Pyridine (240 μL, 3 mmol) was added to a cooled (0 °C) suspension of acid 33 (228 mg, 0.6 mmol) in 10 mL of dry CHCl₃ followed by addition of SOCl₂ (90 μL, 1.2 mmol). The reaction mixture was vigorously stirred for 3 h, then N-hydroxysuccinimide (138 mg, 1.2 mmol) was added and the mixture was allowed to stand for 24 h. The solvents were then removed in vacuum, residue was separated using column chromatography on silica gel using CHCl₃–EtOH mixture (100:2) as an eluent to give 35, yield 123 mg (40%), yellow crystals, compound 35 was isolated as a hydrochloride (hexane), m.p. 58 °C (dec.). Elemental analysis, found: C, 58.42; H, 5.47; N, 13.25; Cl, 6.56; calcd for C₂₅H₂₉ClN₅O₅: C, 58.31; H, 5.68; N, 13.60; Cl, 6.88%. IR (KBr) ν_max (cm⁻¹): 2976 (C-H), 1770 (O=C-N-C=O), 1741 (C=O), 1593 (C=N). λ_max (EtOH)/nm: 239 (logε 4.25)

4.3. EPR Experiments

EPR experiments were performed on X-band EPR (9.8 GHz) spectrometer Bruker ER-200D. Titrations of the radicals (~0.2 mM) were performed in a buffer mixture of acetate-phosphate-borate (0.5 mM of each) in a pH range of 2–10 starting from the acidic value.

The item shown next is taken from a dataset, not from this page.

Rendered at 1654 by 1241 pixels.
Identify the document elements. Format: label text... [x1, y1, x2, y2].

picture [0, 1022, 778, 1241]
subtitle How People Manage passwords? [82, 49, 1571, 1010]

Small aliquots of NaOH solution were used for titration to a higher pH. The observed hfi constants were measured as a distance between low field and central lines of nitroxide triplet spectra.

Single proton exchange:

$$R·+H^{+}\rightleftarrows R·H^{+}; p{K}_a$$

was fitted with single pK_a titration curve function:

$$a_{N }\left(pH\right)=\frac{a_N\left(R·\right)+a_N\left(R·H^{+}\right)\times {10}^{p{K}_a-pH}}{1+{10}^{p{K}_a-pH}}$$

Double proton exchange implies the serial protonation,

$$R·+H^{+}\rightleftarrows R·H^{+}; p{K}_{a1}$$

$$R·H^{+}+H^{+}\rightleftarrows R·H_2^{2+}; p{K}_{a2}$$

which results in the double pK_a titration curve function:

$$a_{N }\left(pH\right)=\frac{a_N\left(R·\right)+a_N\left(R·H^{+}\right)\times {10}^{p{K}_{a1}-pH}+a_N\left(R·H_2{}^{2+}\right)\times {10}^{p{K}_{a1}-pH}\times {10}^{p{K}_{a2}-pH}}{1+{10}^{p{K}_{a1}-pH}+{10}^{p{K}_{a1}-pH}\times {10}^{p{K}_{a2}-pH}}$$

EPR settings. Microwave power, 5 mW; modulation amplitude, 0.08–0.12 mT.

SD for pK_a, 0.05; for hfc, 0.005 mT.